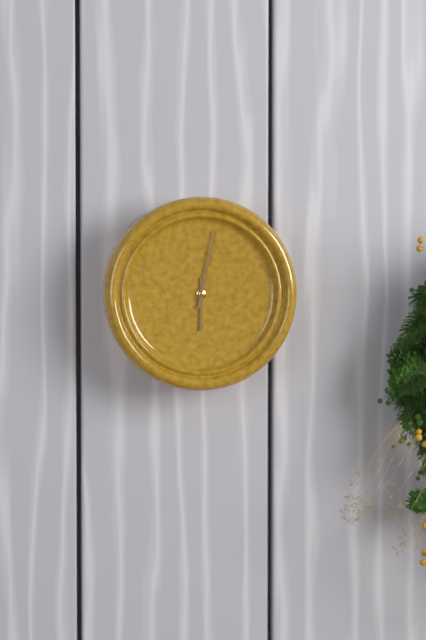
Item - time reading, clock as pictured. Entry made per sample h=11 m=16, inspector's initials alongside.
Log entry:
h=6 m=2
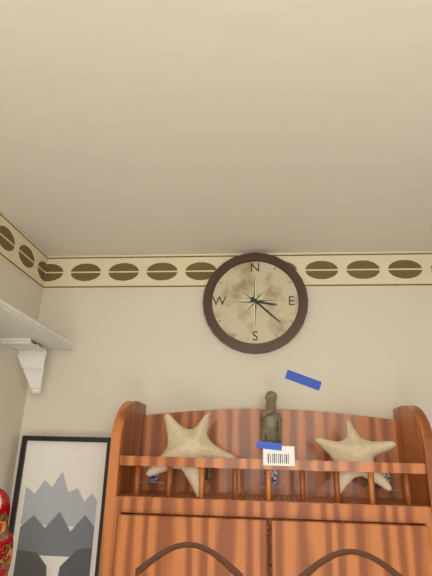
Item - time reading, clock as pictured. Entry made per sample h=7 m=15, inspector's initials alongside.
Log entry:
h=3 m=22
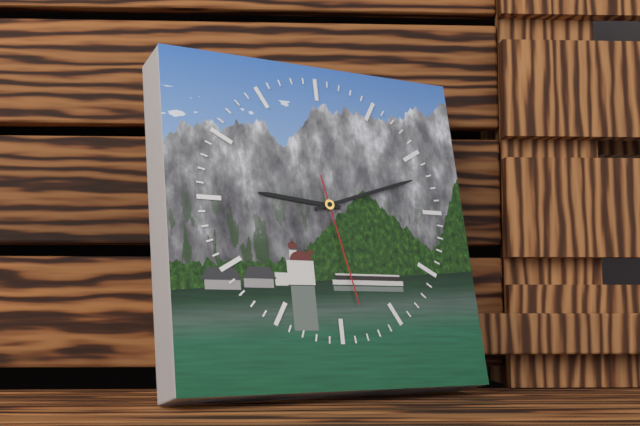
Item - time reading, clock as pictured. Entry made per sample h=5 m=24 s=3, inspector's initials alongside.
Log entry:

++++++++

• **Task brief**
Pick out every line of the data above that contains the string "inspector", with uppercase and lowercase letters treated as different.

• **Exercise solution**
Item - time reading, clock as pictured. Entry made per sample h=11 m=16, inspector's initials alongside.
Item - time reading, clock as pictured. Entry made per sample h=7 m=15, inspector's initials alongside.
Item - time reading, clock as pictured. Entry made per sample h=5 m=24 s=3, inspector's initials alongside.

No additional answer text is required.